18+
01.12.2022 Тексты

​От мима не сбежать

Текст: Вера Бройде

Фотография: предоставлена КомпасГид

О Германии 1930-х годов, шестнадцатилетнем Харро, его друзьях и противостоянии гитлерюгенду пишет обозреватель Rara Avis Вера Бройде.

Хервиг И. Банда из Лейпцига. История одного сопротивления / Пер. с нем. М. Кореневой. — М.: КомпасГид, 2022. — 312 с.

С чего ему начать, чтоб вы себе представили: представили, как в фильме, будь он когда-то снят, — представили взаправду, как было в прошлой жизни, описанной сейчас, — с чего не проще даже, а вроде как нагляднее, верней всего начать? Иоганнес Хервиг начинает со штанов. «Короткие? Ну-ну. Из хлопка или кожи? А цвет у них какой? Так-так. А что с ремнём? А с пряжкой? Только лямки... Ну, что ж, тогда понятно». И это не дотошность. О, нет, всего лишь точность. Ещё одна примета того худого лета — и той худой эпохи, когда его герои, уже почти закончившие школу, стояли перед выбором: куда теперь идти? В подполье, вслед за Кёбелем * — Немецкий поэт, писатель, путешественник, молодежный лидер и издатель Эберхард Кёбель (1907-1955), основавший в 1929 году организацию левого толка «Независимая молодёжь», рассчитывал вместе с её участниками стать альтернативой Гитлерюгенда — молодёжной организации, учреждённой Национал-социалистической немецкой рабочей партией в 1926 году. Члены «Независимой молодежи» вели свою родословную от движения «Перелетные птицы» и в противовес членам Гитлерюгенда носили броскую одежду: короткие кожаные штаны с лямками, клетчатые рубашки, походные скаутские ботинки. , чьи «птицы», точно скауты, носили башмаки и белые носки, короткие штаны и пёстрые рубашки? А может, в гитлерюгенд, где всё-превсё, конечно: и шорты, и рубашки, и гольфы, и ремни, и лозунги, и лица, — имело цвет листвы, испачканной в грязи...

ИСХОДНЫЕ ДАННЫЕ:
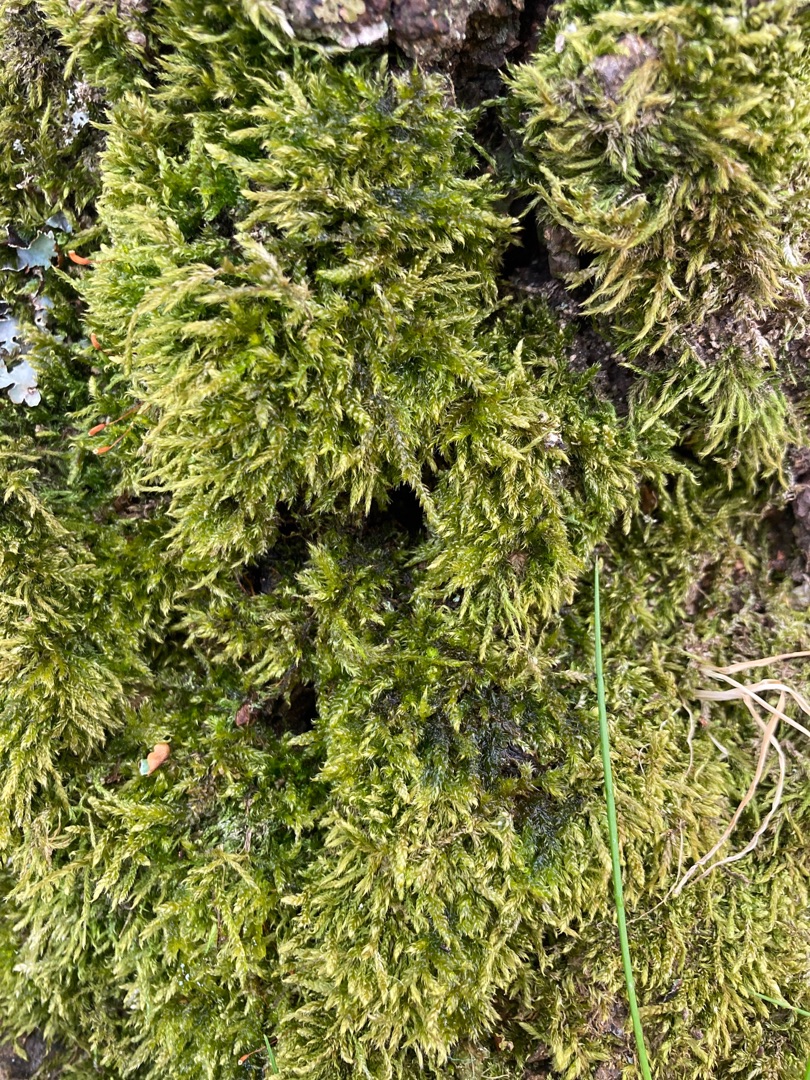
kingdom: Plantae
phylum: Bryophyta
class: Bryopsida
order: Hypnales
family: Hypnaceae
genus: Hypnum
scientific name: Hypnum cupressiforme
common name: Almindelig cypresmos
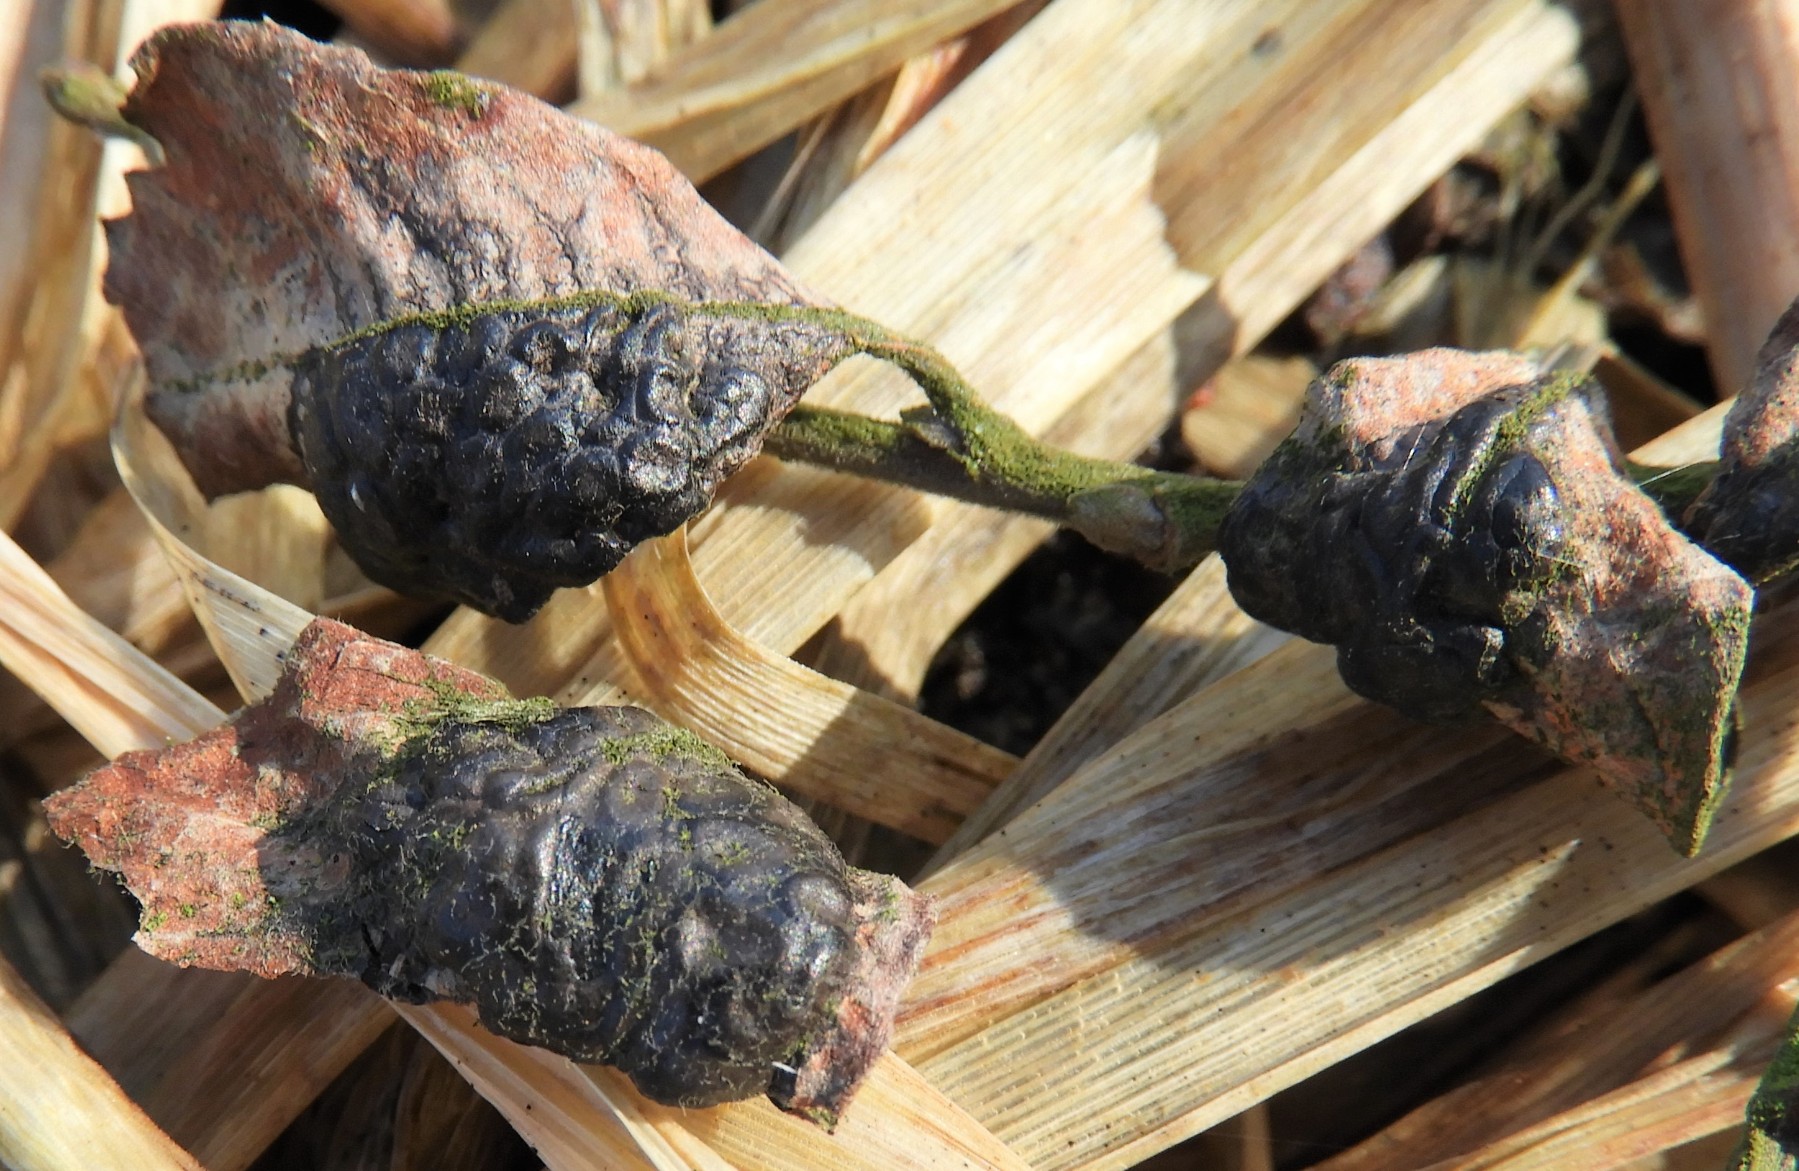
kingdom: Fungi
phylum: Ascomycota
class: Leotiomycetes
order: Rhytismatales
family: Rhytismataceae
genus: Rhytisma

==

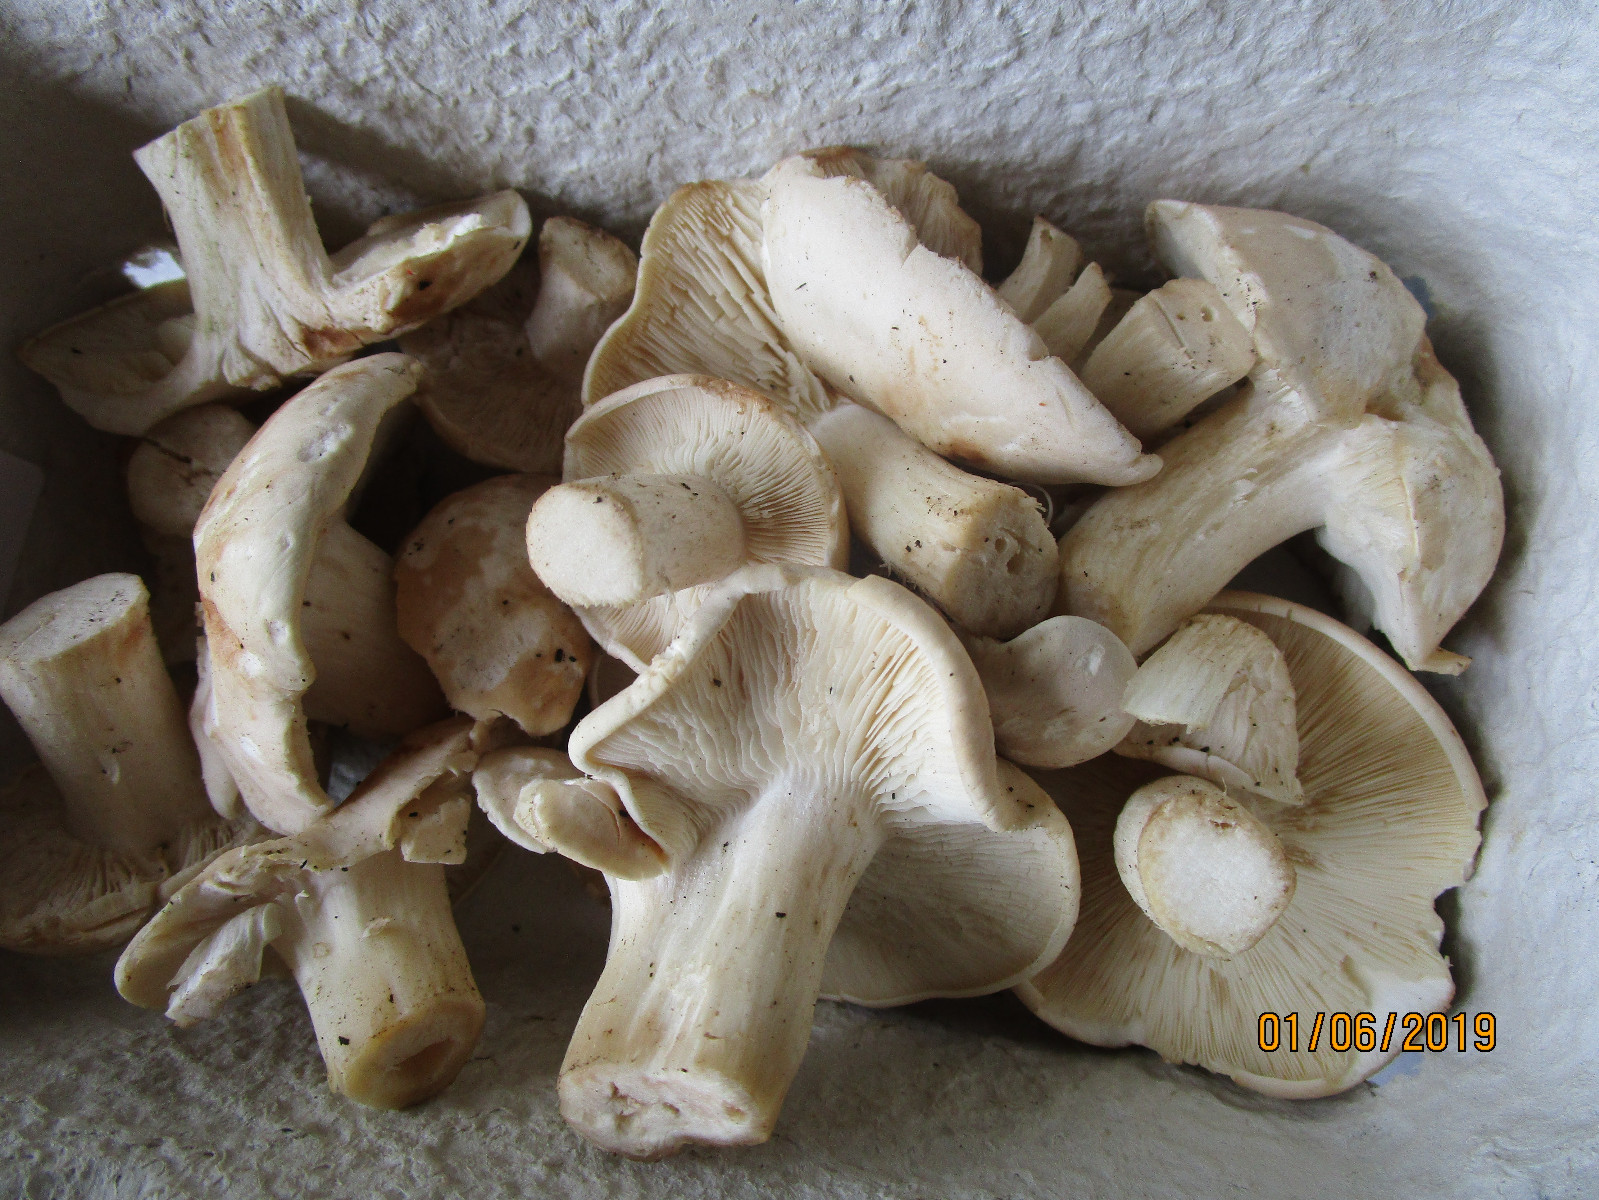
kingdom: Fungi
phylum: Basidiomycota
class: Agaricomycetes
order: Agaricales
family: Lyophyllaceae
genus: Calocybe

ВАШИ ЗАДАНИЯ:
1. Определите, согласуются ли с рецензией утверждения (a), (b), (c), ответив на каждое «да» или «нет» и дословно приведя решающие слова рецензии.
(a) Книгу Хервига перевела с немецкого М. Коренева.
(b) Эберхард Кёбель основал «Независимую молодёжь» в 1926 году.
(c) Иоганнес Хервиг начинает рассказ со штанов.
2. Пожалуйста, выпишите из рецензии без изменений фрагмент от «Текст: Вера Бройде» до «Avis Вера Бройде.» включительно.
Приведённые позиции никак не связаны с рецензией.

ОТВЕТЫ:
1.
(a) Да: «Пер. с нем. М. Кореневой».
(b) Нет: «основавший в 1929 году организацию левого толка «Независимая молодёжь»».
(c) Да: «Иоганнес Хервиг начинает со штанов».

2.
Текст: Вера Бройде

Фотография: предоставлена КомпасГид

О Германии 1930-х годов, шестнадцатилетнем Харро, его друзьях и противостоянии гитлерюгенду пишет обозреватель Rara Avis Вера Бройде.